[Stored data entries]
- Opening Delimiter -
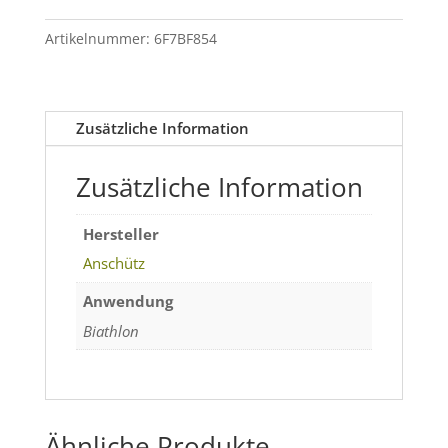
Menge
Artikelnummer:
6F7BF854
Zusätzliche Information
Zusätzliche Information
Hersteller
Anschütz
Anwendung
Biathlon
Ähnliche Produkte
- Closing Delimiter -
Drop the images; return the entries above exactly as they appear.

WORKED SOLUTION.
Menge
Artikelnummer:
6F7BF854
Zusätzliche Information
Zusätzliche Information
Hersteller
Anschütz
Anwendung
Biathlon
Ähnliche Produkte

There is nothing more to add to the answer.